LA EOLO KOMETA ACCOGLIE BIAGIO CONTE

PROFESSIONISTI | 01/11/2021 | 11:50

Non è solo la squadra dell’EOLO-KOMETA Cycling Team ad essere rinforzata in vista della seconda stagione nella categoria ProTeam. La gestione sportiva della si arricchisce anche con l’arrivo di Biagio Conte per la prossima stagione, come tuttobiciweb aveva anticipato il 17 ottobre scorso.


Il siciliano, ciclista professionista tra il 1996 e il 2003 e con una vasta esperienza come manager sia nel WorldTour che nelle squadre giovanili, sarà al volante delle splendide SKODA blu insieme a Stefano Zanatta, Jesús Hernández e Sean Yates. “Ho avuto l’opportunità di lavorare a stretto contatto con Stefano Zanatta e Ivan Basso alla Liquigas tra il 2010 e il 2014 e non vedo l’ora di farlo di nuovo”, dice sorridendo.
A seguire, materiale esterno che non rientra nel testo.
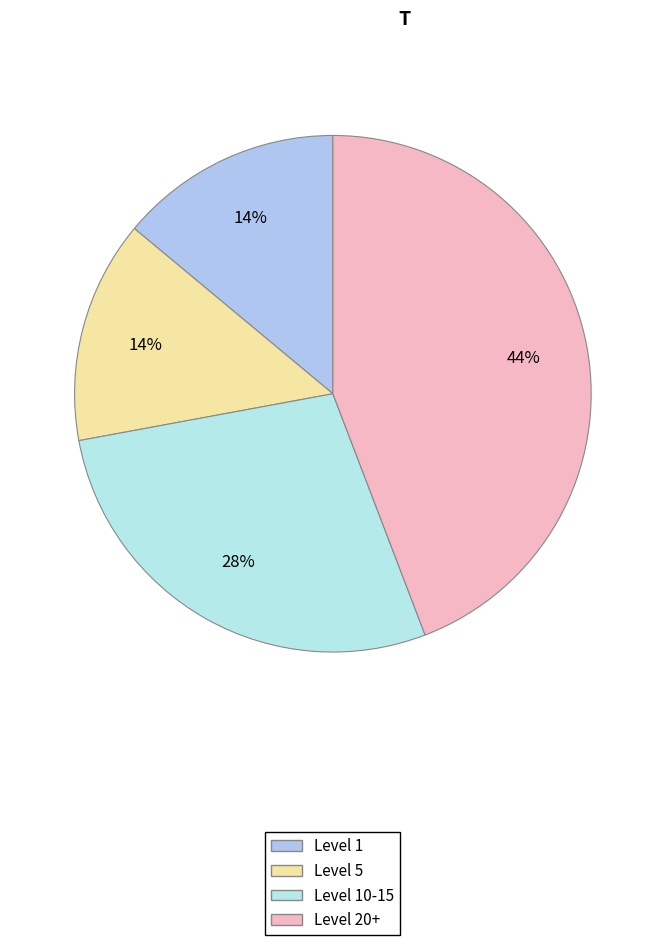

What is the largest slice in the pie chart?

Level 20+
“Dal mio punto di vista l’EOLO-KOMETA Cycling Team ha iniziato l’anno come la squadra di Alberto Contador e Ivan Basso, ma ora è semplicemente l’EOLO-KOMETA Cycling Team. E questo è dovuto al grande salto di qualità che la squadra ha fatto durante la sua prima stagione. Ha fatto un ottimo lavoro, visto dall’esterno, e i risultati sono lì.  Tutta la squadra ha avuto grande continuità durante l’anno, ma ovviamente quanto fatto al Giro d’Italia e la vittoria di Lorenzo Fortunato allo Zoncolan sono state determinanti in questa crescita” dice Conte.

Come ciclista, il palermitano (1968) era un uomo molto veloce che sapeva mettersi in mostra e non si tirava indietro quando si trattava di aiutare e lavorare per i successi di altri corridori, facendo parte del mitico “treno” di Mario Cipollini. Conte è stato il primo leader della Vuelta a España del 1996, in cui ha vinto due tappe, e nella sua carriera ha ottenuto anche una vittoria di tappa al Giro d’Italia (2000) e alla Tirreno-Adriatico (2001), senza dimenticare che è salito sul podio in una monumento come la Milano-Sanremo (1997), una corsa in cui è stato anche quarto nel 2001.

“L’obiettivo per il 2022 non può che essere quello di confermare tutto quello che la EOLO-KOMETA ha fatto di buono. La nostra strada è quella che ci porterà a continuare a crescere. Non possiamo pensare di vincere la classifica generale di un grande giro, anche se ovviamente il cuore dice che sarebbe bellissimo. Ma bisogna tenere i piedi per terra, lavorare con calma e continuare a costruire partendo da obiettivi più raggiungibili ma non meno importanti. Ma senza mai perdere l’ambizione. Se nel 2001 la EOLO-KOMETA ha vinto una tappa al Giro d’Italia, per esempio, perché non lottare per due vittorie nel 2022?”.

La prossima stagione sarà la prima in cui Conte gestirá insieme a Zanatta, Jesus e Sean i corridori dell’EOLO-KOMETA Cycling Team tra i professionisti. “Finora non ho gestito nessuno di loro, ma conosco bene tutti i corridori italiani. Alcuni di loro, come Bevilacqua o lo stesso Fortunato, erano corridori che correvano per WorkService, la mia ultima squadra, nella categoria junior. Albanese, Lonardi, Maestri… Anche loro sono atleti che conosco bene”.

L’anno 2021 volge al termine e tra poche settimane la squadra tornerà al lavoro con il suo ritiro invernale. “Ora i ragazzi devono riposare e staccare, perché il lavoro ricomincia subito e l’obiettivo deve essere che tutti partano nelle migliori condizioni. L’unità di tutta la squadra quest’anno è stata grande e questo è stato uno dei punti di forza della squadra. Le vittorie sono individuali, ma dietro di esse c’è un grande lavoro collettivo dove tutti hanno contribuito. Gavazzi, per esempio, ha contribuito molto con la sua esperienza. L’obiettivo è quello di iniziare bene l’anno e poi saranno la strada e gli avversari che daranno il loro responso, perché vincere non è mai stato facile e la concorrenza è sempre alta”.